* Problem requirements: Count the lines in the data below that contain the string "categories", matching case exactly. Reply with the number alone.

Chart-based quiz data
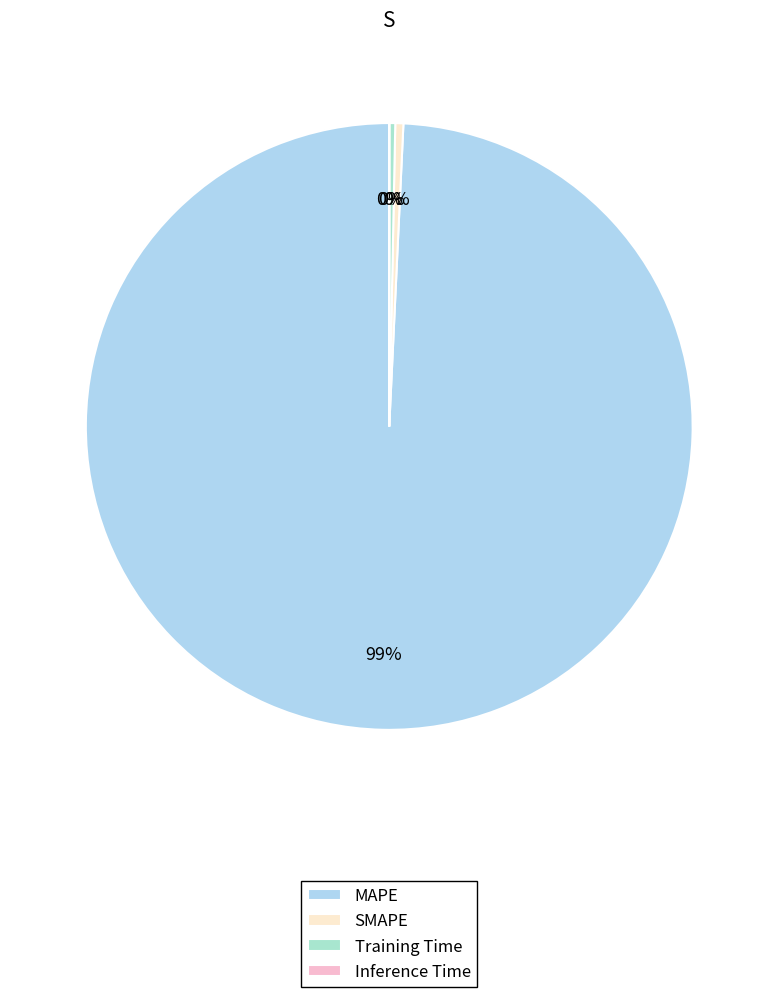

Is there a majority slice in this chart?

Yes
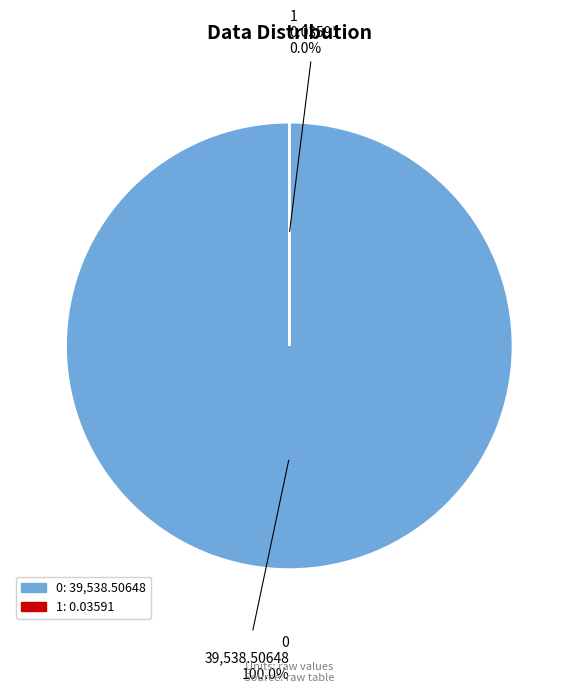

Is there any slice that represents more than half of the pie?

Yes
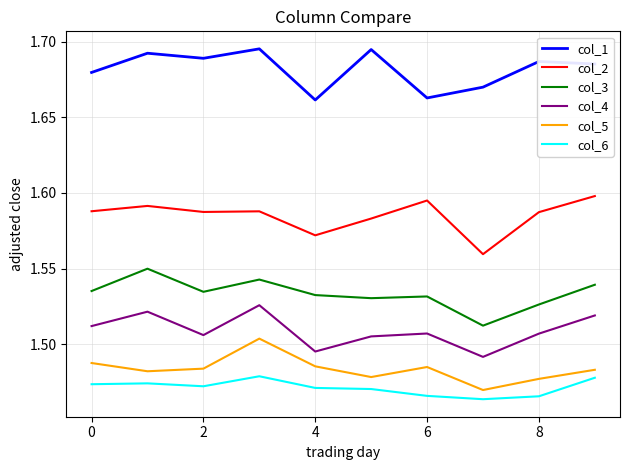

At how many categories does at least one series exceed 1?

10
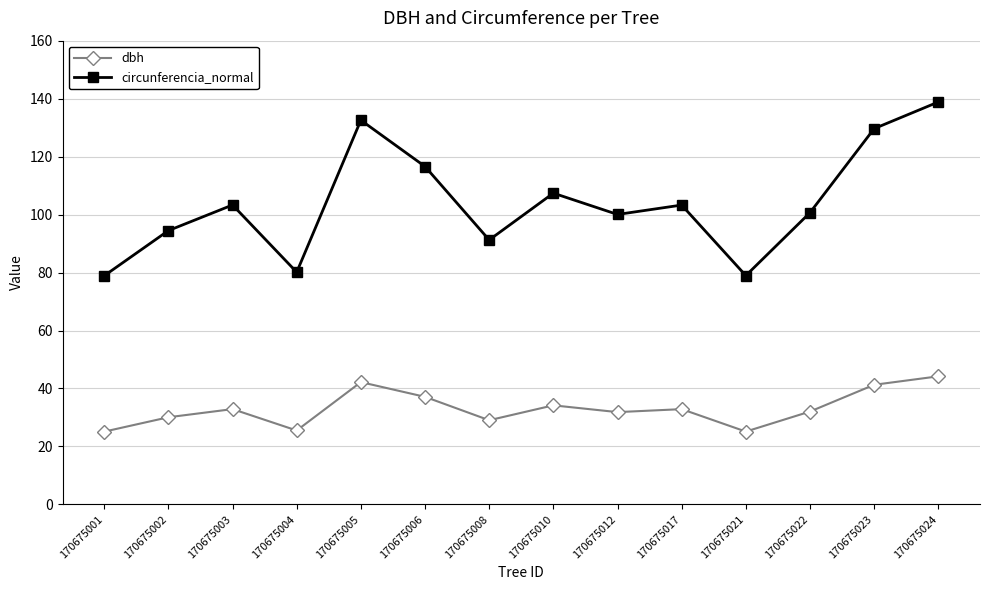

Which series has the largest total across all categories?

circunferencia_normal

* Completed task: 2